I clamped the MDF template to the table and jammed the abs between the template and a stopper ( piece of ply screwed into the table. The I heated it up with heat gun until gets soft and pliable ( 30 secs or so). Then using a long straight piece of wood and starting where its jammed in between the template and stopper I just pushed the plastic against the template. The bit of friction there keeps the bend part of the strip already bent tight against the template. ABS has a very clear point at which it becomes pliable and ceases to be so. As soon as it stopped conforming I stopped and heated it again. Then I put stoppers at the tip and the end to hold it in place and let it cool for 10 minutes until it was back to ambient tempreature. As soon as it came off it kept its exact shape.





I bent the two ends and the side rails ( which probably wasn't necessary but when you have a hammer everything looks like a nail). Normally I would have then glued the rails to the sides of the core but that involved another round of mixing epoxy and waiting. So this time I thought I'd try sticking the pieces together and make the rail into one piece so that it can just be put down when everything else is laied up rather than do it in a separate step.

To glue them together I made ABS glue by dissolving ABS offcuts in acetone. I works very well. This is a tip I picked up on a 4x4 forum where people were repairing ABS parts on their cars. The acetone creates liquid ABS and when applied to the parts to repair the acetone dissolves the surface to be repaired, the ABS glue fills the space between the faces and then the acetone evaporates off. you effectively melt them together.
---+---
Assignment. Set down word for word the part of the passage on bending ABS plastic from "I bent the two" up to and including "a separate step.".

Transcribed page contents:
---+---
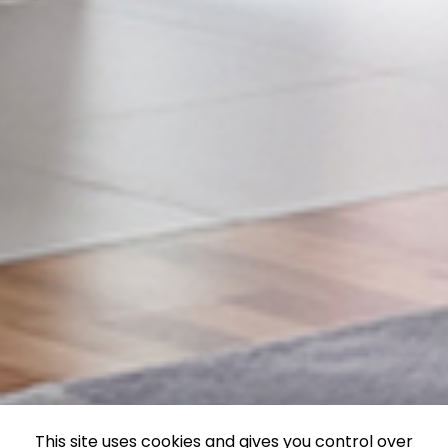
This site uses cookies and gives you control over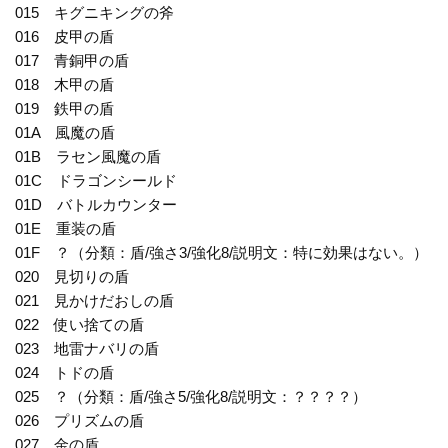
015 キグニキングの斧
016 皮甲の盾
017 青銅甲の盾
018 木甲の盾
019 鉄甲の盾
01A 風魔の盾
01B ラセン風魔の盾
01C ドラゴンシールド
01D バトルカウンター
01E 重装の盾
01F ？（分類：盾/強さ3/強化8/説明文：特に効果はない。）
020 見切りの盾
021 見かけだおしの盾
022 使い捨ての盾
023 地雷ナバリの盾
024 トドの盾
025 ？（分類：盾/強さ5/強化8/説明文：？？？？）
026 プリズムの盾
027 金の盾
---+---
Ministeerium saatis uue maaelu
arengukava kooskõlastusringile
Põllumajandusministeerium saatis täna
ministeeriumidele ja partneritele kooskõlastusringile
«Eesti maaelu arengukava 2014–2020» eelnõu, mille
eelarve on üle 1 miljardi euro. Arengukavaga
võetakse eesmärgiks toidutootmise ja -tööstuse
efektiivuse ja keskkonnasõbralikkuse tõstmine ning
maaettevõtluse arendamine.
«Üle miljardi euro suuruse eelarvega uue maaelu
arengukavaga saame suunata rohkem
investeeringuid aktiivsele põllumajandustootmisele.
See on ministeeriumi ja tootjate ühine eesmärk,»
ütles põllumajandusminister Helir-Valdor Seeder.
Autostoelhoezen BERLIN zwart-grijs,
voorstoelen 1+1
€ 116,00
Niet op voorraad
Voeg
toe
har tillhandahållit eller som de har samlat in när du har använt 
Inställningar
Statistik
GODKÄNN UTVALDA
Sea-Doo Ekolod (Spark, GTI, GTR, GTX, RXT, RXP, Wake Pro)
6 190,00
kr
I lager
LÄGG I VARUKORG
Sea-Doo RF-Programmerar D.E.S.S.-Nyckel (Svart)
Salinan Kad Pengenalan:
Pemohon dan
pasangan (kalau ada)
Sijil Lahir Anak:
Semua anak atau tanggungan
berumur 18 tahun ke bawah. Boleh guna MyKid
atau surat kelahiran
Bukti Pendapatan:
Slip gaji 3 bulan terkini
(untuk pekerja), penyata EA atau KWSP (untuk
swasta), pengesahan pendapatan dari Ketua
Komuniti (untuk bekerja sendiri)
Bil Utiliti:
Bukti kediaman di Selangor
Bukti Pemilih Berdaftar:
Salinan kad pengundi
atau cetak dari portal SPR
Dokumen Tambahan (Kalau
---+---
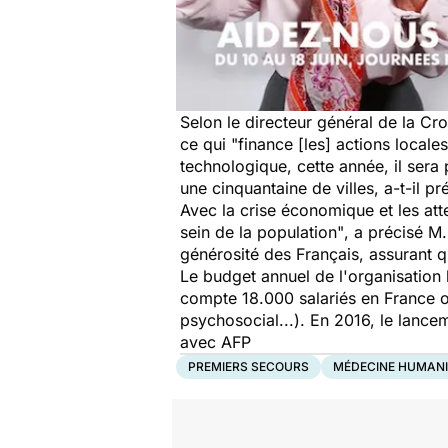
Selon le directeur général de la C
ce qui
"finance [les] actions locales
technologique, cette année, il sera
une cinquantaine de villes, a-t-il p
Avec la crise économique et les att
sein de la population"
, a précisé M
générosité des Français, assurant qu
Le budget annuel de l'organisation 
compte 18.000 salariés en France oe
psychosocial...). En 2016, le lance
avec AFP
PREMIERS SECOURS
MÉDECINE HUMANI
---+---
Response to this exercise.
I bent the two ends and the side rails ( which probably wasn't necessary but when you have a hammer everything looks like a nail). Normally I would have then glued the rails to the sides of the core but that involved another round of mixing epoxy and waiting. So this time I thought I'd try sticking the pieces together and make the rail into one piece so that it can just be put down when everything else is laied up rather than do it in a separate step.